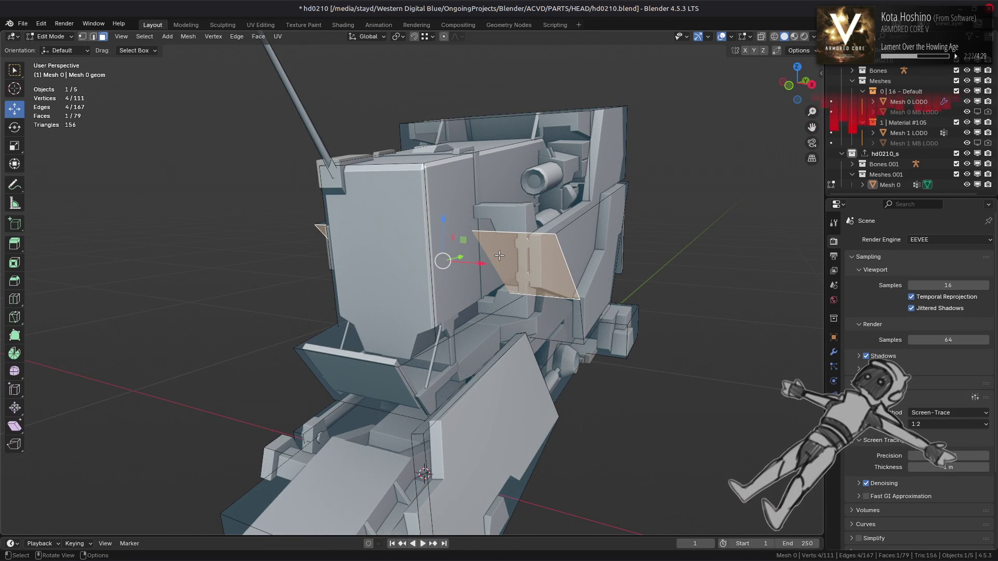
{"action": "middle_click_drag", "start_coordinate": [499, 256], "coordinate": [454, 245]}
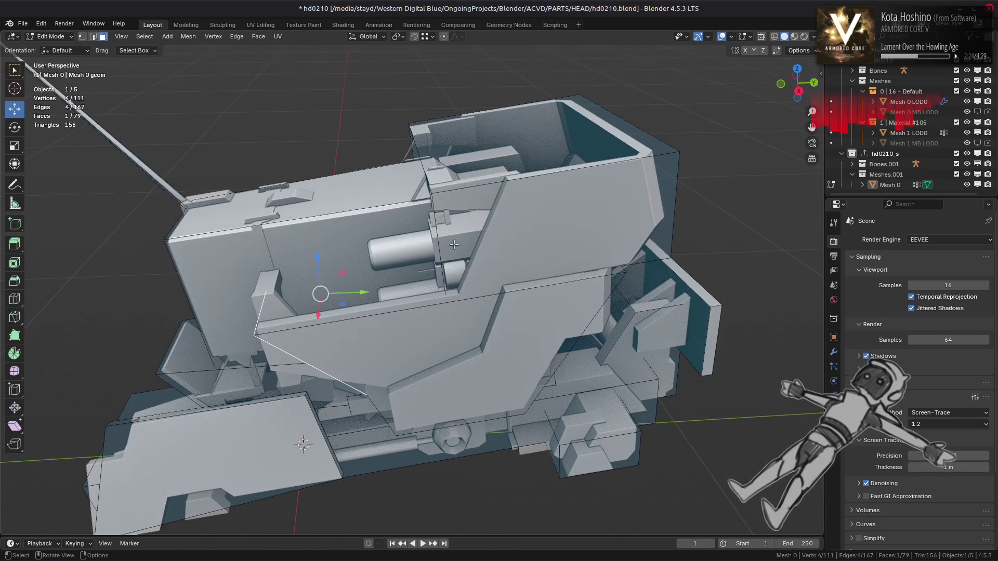
{"action": "middle_click_drag", "start_coordinate": [527, 199], "coordinate": [553, 186]}
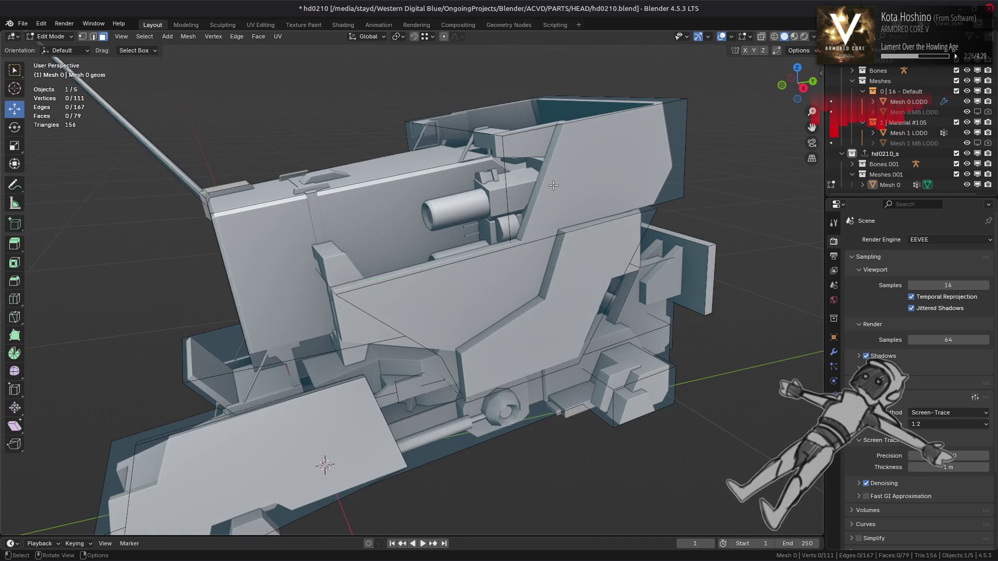
{"action": "key", "text": "Tab"}
{"action": "scroll", "coordinate": [553, 185], "scroll_direction": "down", "scroll_amount": 5}
{"action": "mouse_move", "coordinate": [508, 238]}
{"action": "middle_mouse_down"}
{"action": "mouse_move", "coordinate": [539, 220]}
{"action": "mouse_move", "coordinate": [534, 203]}
{"action": "mouse_move", "coordinate": [623, 203]}
{"action": "mouse_move", "coordinate": [580, 205]}
{"action": "mouse_move", "coordinate": [606, 219]}
{"action": "middle_mouse_up"}
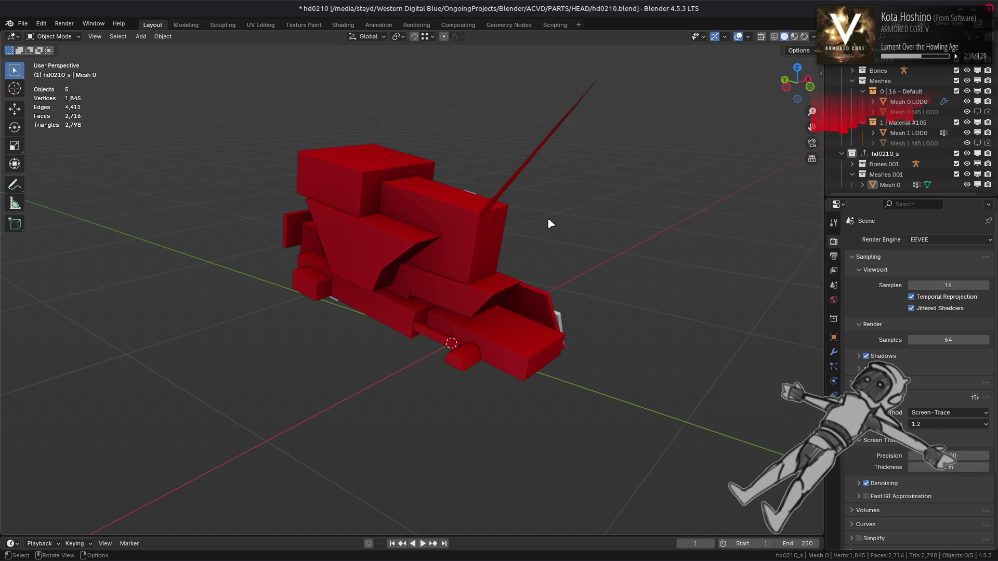
- Triangulate all of Mesh 0's faces, giving 156 faces
{"action": "mouse_move", "coordinate": [548, 219]}
{"action": "middle_mouse_down"}
{"action": "mouse_move", "coordinate": [585, 216]}
{"action": "mouse_move", "coordinate": [375, 269]}
{"action": "mouse_move", "coordinate": [557, 169]}
{"action": "middle_mouse_up"}
{"action": "key", "text": "Tab"}
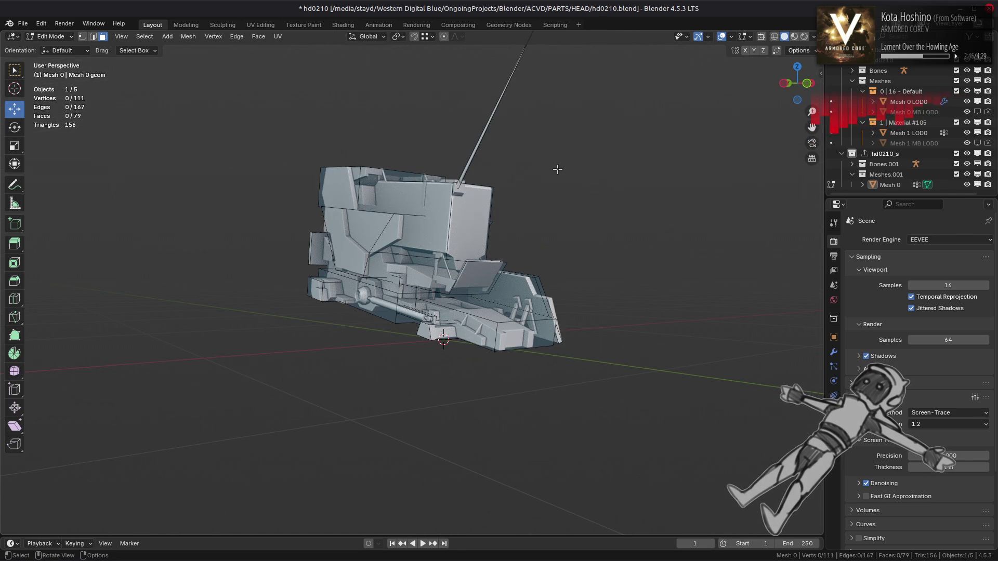
{"action": "key", "text": "Tab"}
{"action": "middle_click_drag", "start_coordinate": [541, 202], "coordinate": [786, 348]}
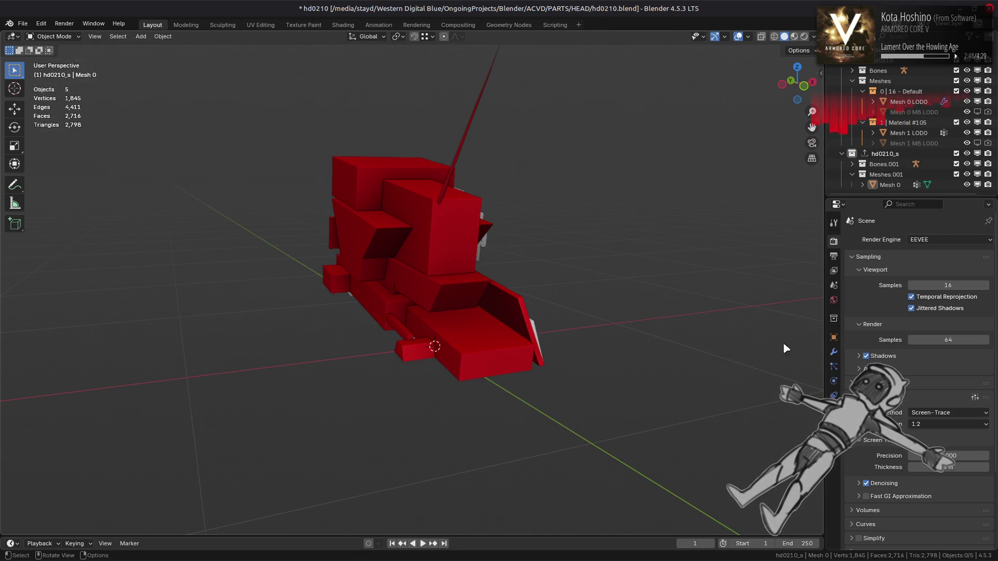
{"action": "key", "text": "Tab"}
{"action": "left_click", "coordinate": [259, 37]}
{"action": "left_click", "coordinate": [294, 105]}
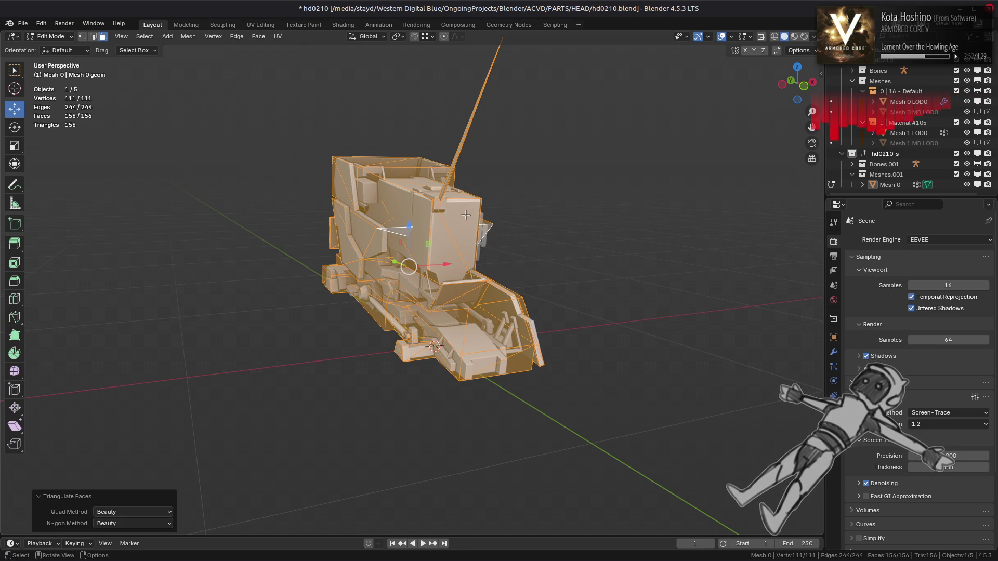
{"action": "key", "text": "Tab"}
- Exclude the hd0210_s collection, switch to Material Preview, and save hd0210.blend
{"action": "scroll", "coordinate": [521, 227], "scroll_direction": "up", "scroll_amount": 1}
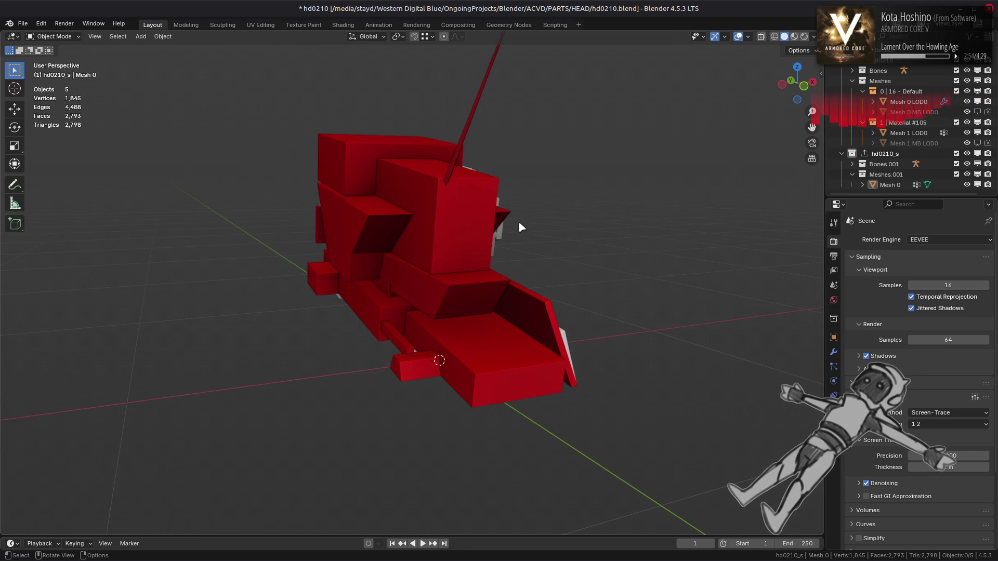
{"action": "left_click", "coordinate": [885, 153]}
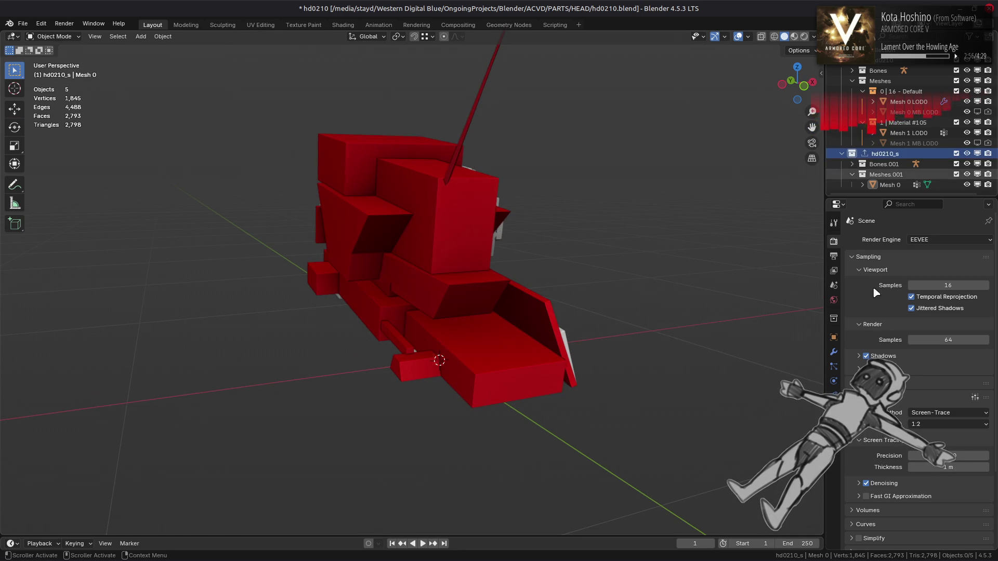
{"action": "left_click", "coordinate": [834, 318]}
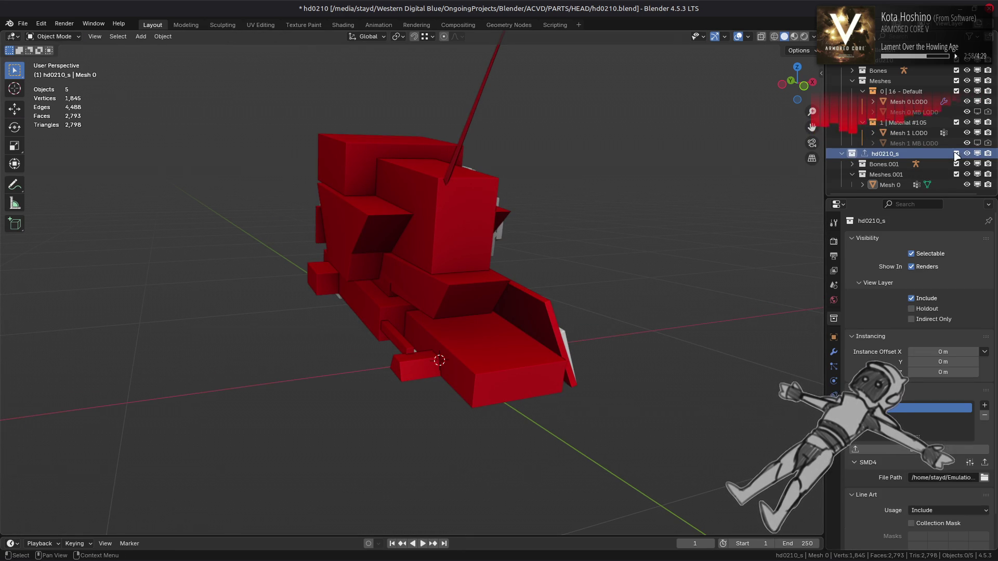
{"action": "left_click", "coordinate": [956, 153]}
{"action": "left_click", "coordinate": [794, 37]}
•••••
[PROBLEM DESCRIPTION]: Copy all the records word for word and keep the pictures out.

[SOLVED EXERCISE]:
{"action": "middle_click_drag", "start_coordinate": [499, 256], "coordinate": [454, 245]}
{"action": "middle_click_drag", "start_coordinate": [527, 199], "coordinate": [553, 186]}
{"action": "key", "text": "Tab"}
{"action": "scroll", "coordinate": [553, 185], "scroll_direction": "down", "scroll_amount": 5}
{"action": "mouse_move", "coordinate": [508, 238]}
{"action": "middle_mouse_down"}
{"action": "mouse_move", "coordinate": [539, 220]}
{"action": "mouse_move", "coordinate": [534, 203]}
{"action": "mouse_move", "coordinate": [623, 203]}
{"action": "mouse_move", "coordinate": [580, 205]}
{"action": "mouse_move", "coordinate": [606, 219]}
{"action": "middle_mouse_up"}
- Triangulate all of Mesh 0's faces, giving 156 faces
{"action": "mouse_move", "coordinate": [548, 219]}
{"action": "middle_mouse_down"}
{"action": "mouse_move", "coordinate": [585, 216]}
{"action": "mouse_move", "coordinate": [375, 269]}
{"action": "mouse_move", "coordinate": [557, 169]}
{"action": "middle_mouse_up"}
{"action": "key", "text": "Tab"}
{"action": "key", "text": "Tab"}
{"action": "middle_click_drag", "start_coordinate": [541, 202], "coordinate": [786, 348]}
{"action": "key", "text": "Tab"}
{"action": "left_click", "coordinate": [259, 37]}
{"action": "left_click", "coordinate": [294, 105]}
{"action": "key", "text": "Tab"}
- Exclude the hd0210_s collection, switch to Material Preview, and save hd0210.blend
{"action": "scroll", "coordinate": [521, 227], "scroll_direction": "up", "scroll_amount": 1}
{"action": "left_click", "coordinate": [885, 153]}
{"action": "left_click", "coordinate": [834, 318]}
{"action": "left_click", "coordinate": [956, 153]}
{"action": "left_click", "coordinate": [794, 37]}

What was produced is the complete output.